Excerpt –

On 2006-01-12, Henry <henrytj@pghmail.com> wrote:

Atually I previously asked at 3 different places (like CompUSA, etc.) for
anti-static foam or plastic and was told that they have none. Some said they
throw it away immediately, some said that it goes with the customer.

try smaller.

At work we mainly do support but build PC's about once a week, we're always
throwing that stuff out.

--

Bye.
Jasen

 

[Jasen Betts]

On 2006-01-12, Henry <henrytj@pghmail.com> wrote:

Probably a dumb question, but found a site about transistors. They showed a
PNP as being between +V and a load, and a NPN as being between the load and
ground. Is this a conceptual convention or is this really neccessary?

It the way that usually works best.

To turn a transistor fully on (into saturation), the base voltage has to be
slightly past collector voltage. for a NPN with collector connected to the
positive supply that'd require a drive voltage greater than the supply
voltage, which is usually inconvenient to implement.

Can a NPN be place between +V and ground.

probably not a good idea...

In dabbling with my old TTL chips (7400 series) I have been using NPN for
everything. (Partly cause I bought a 15 pack at RS.)

15 pack? so few?

But in some cases I have had to invert an output to use an
NPN. Could I use a PNP in the same situation without inverting?

maybe.

I have been using transistors for all my I/O.
(mostly to a camera or a photo flash. Like a flash delay circuit.)
I understand the basic concepts of transistors being
amplifiers and switches (what I am doing) but dont know the practicle dos
and donts. Although my circuits work, I am worried that I might be using the
wrong transistors, or right ones in the wrong way.

possibly. I mainly learned transistors by copying others.

Bye.
Jasen

 

[Jasen Betts]

On 2006-01-13, Derek Potter <dpatspothyphenonhyphensolutionsdotcodotuk@thats.all> wrote:

On Wed, 11 Jan 2006 03:41:38 -0500, "Henry" <henrytj@pghmail.com
wrote:

Okay, now that I have dabbled and put some circuits together with some 25+
year old parts (7400 series TTL). What might I do if I were to be doing this
with newer, more up to date, technology? Are there programmable controllers
on a chip that are easy to work with. Keep in mind I am looking for things
that I can do with under $50 in parts, like with the TTL gates. Is there a
relatively easy way to interface simple logic gates/transistors with a PC,
laptop, PDA, etc?

It depends whether you are trying to teach yourself the hard way or
just get on with practical design. Gate arrays are one way to go but
are relatively inflexible and I would suggest you skip them and go
straight to microcontrollers. You'll need to learn programming skills
but the Microchip PIC series are fairly easy to learn, though you will
certainly spend a lot of time learning the ropes. It's worth it
though, so Google Microchip and get hold of their data CDs, download
their MPLAB software and (horror of horrors) *buy* a PICSTART
programmer. You can get FLASH chips that avoid the need for a UV
erasor, but the cheapest chips are the ones that come in a more
expensive UVEPROM version as well as the cheaper OTP (one time
programmable) types. It's your call what you use, the different types
have different built-in peripherals, you can always start with the
simplest (but avoid the PIC16C54 as it has a cumbersome page
addressing system).

As another poster has said, the AVR-core is the other "big name" in
microcontrollers. You can get some very fancy chips in that series.

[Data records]
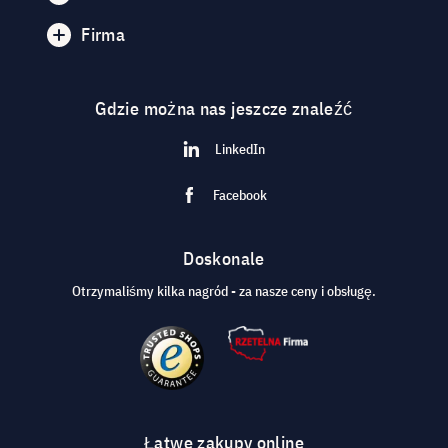
Firma
Gdzie można nas jeszcze znaleźć
LinkedIn
Facebook
Doskonale
Otrzymaliśmy kilka nagród - za nasze ceny i obsługę.
Łatwe zakupy online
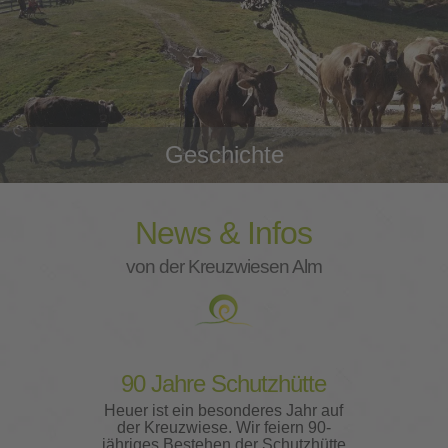
Geschichte
News & Infos
von der Kreuzwiesen Alm
90 Jahre Schutzhütte
Heuer ist ein besonderes Jahr auf
der Kreuzwiese. Wir feiern 90-
jähriges Bestehen der Schutzhütte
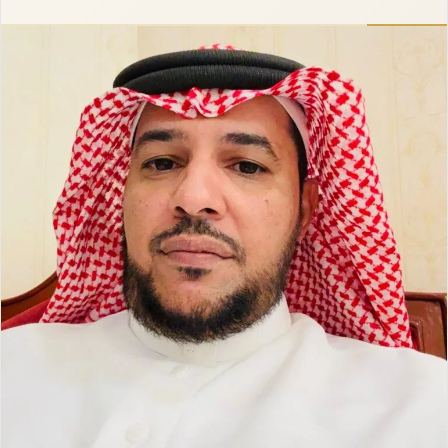
إلكترونيا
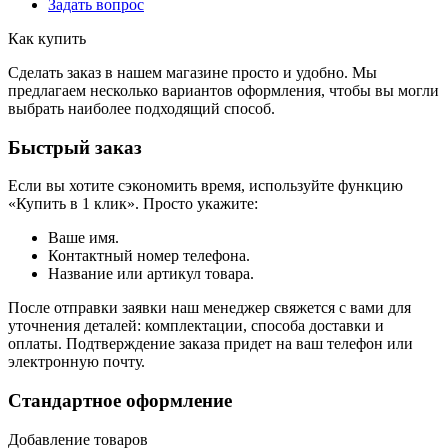
Задать вопрос
Как купить
Сделать заказ в нашем магазине просто и удобно. Мы
предлагаем несколько вариантов оформления, чтобы вы могли
выбрать наиболее подходящий способ.
Быстрый заказ
Если вы хотите сэкономить время, используйте функцию
«Купить в 1 клик». Просто укажите:
Ваше имя.
Контактный номер телефона.
Название или артикул товара.
После отправки заявки наш менеджер свяжется с вами для
уточнения деталей: комплектации, способа доставки и
оплаты. Подтверждение заказа придет на ваш телефон или
электронную почту.
Стандартное оформление
Добавление товаров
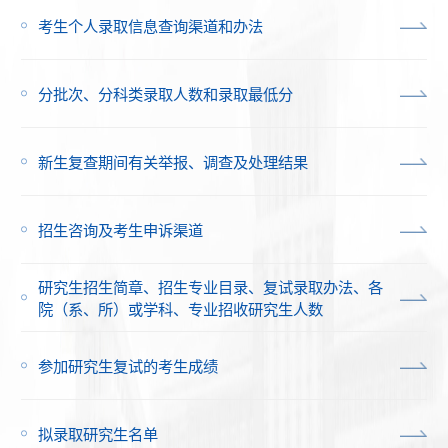
考生个人录取信息查询渠道和办法
分批次、分科类录取人数和录取最低分
新生复查期间有关举报、调查及处理结果
招生咨询及考生申诉渠道
研究生招生简章、招生专业目录、复试录取办法、各
院（系、所）或学科、专业招收研究生人数
参加研究生复试的考生成绩
拟录取研究生名单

Tasks to carry out –
[1] Please reproduce the electronics thread from "Probably a dumb" to "between +V and ground.".
[2] Write what comes next in the electronics thread, starting after its final sentence.
You won't need the listing for this.

Responses for each task –
[1]
Probably a dumb question, but found a site about transistors. They showed a
PNP as being between +V and a load, and a NPN as being between the load and
ground. Is this a conceptual convention or is this really neccessary?

It the way that usually works best.

To turn a transistor fully on (into saturation), the base voltage has to be
slightly past collector voltage. for a NPN with collector connected to the
positive supply that'd require a drive voltage greater than the supply
voltage, which is usually inconvenient to implement.

Can a NPN be place between +V and ground.

[2]
the AVR are (hardware wise) way easier to program that the PICS
you don't need 12V (only a single supply somewhere near 5V ) and
they all have 1000-rewrite flash. a reliable in-circuit programmer
can be made using a single 74hc series chip....

You may like to budget for a development board in either case.

they're nice, but breadboard etc can be used too...

Bye.
Jasen

 

[Derek Potter]

On Fri, 13 Jan 2006 13:47:07 GMT, "Dan Hollands"
<dhollan3@rochester.rr.com> wrote:

"Derek Potter" <dpatspothyphenonhyphensolutionsdotcodotuk@thats.all> wrote
in message news:3ques15r859309d1ea5b856dnrrk9bmn8s@4ax.com...
I need some information about the current approach to safety of new
equipment with regard to fire hazards created by a fault. I appreciate
there are generic standards covering the ejection of molten metal and
so on, but I am wondering about the application of the "single
component failure" concept in situations where a failure could
overload a semiconductor with the possible, though unlikely, result
that it ignites or ignites an adjacent part. I'm not asking about
*techniques* to avoid hazard, I'm asking about what is legally
required. Trick question - I'm not asking for legal advice, just
information concerning best current practice. I'm posting from the UK
but I suspect the regs will be substantially the same in all of Europe
and the US.

My particular concern is a small transistor driving an external alarm.
The power supply has a fuse but as it feeds several circuits, it
doesn't provide much protection for the external alarm circuit. I am
considering an active current limit in the supply but I still have
some reservations as to whether this meets the letter of the law. For
example, one scenario involves two events as follows:

1 The current limit fails spontaneously, but as this is not
monitored, the defect remains undetected, waiting for the second event
to happen...
2 Someone fiddles with the external wiring and causes a short.

The result is that the driver overheats, catches fire and there is
hell to pay. Now, it is perfectly true that this involves two
independent "failures" so at first sight would meet the "single
component failure" criterion. However, I suspect that a fault that is
never detected (and just lies there waiting for a chance to create a
hazard) may not count. Likewise, a fault that could be caused by Uncle
Fred with his screwdriver is hardly a spontaneous component failure.
So overall, would such a system meet the "due care" criterion?

I have severe doubts as to whether much equipment is designed with
this degree of concern but it would be goot to be ahead of the field -
without incurring too much cost.

Also, if this isn't the best newsgroup could someone point me in the
right direction? Most electronics groups seem to be full of people
selling stuff.

TIA.

Derek

If you are in the UK, you are under EU requirements and you should be
studying the appropriate IEC specs for the type of equipment you are
designing. Just as a personal opinion - if there is an output that when
shorted will cause a fire, then there should be some type of protection for
the output.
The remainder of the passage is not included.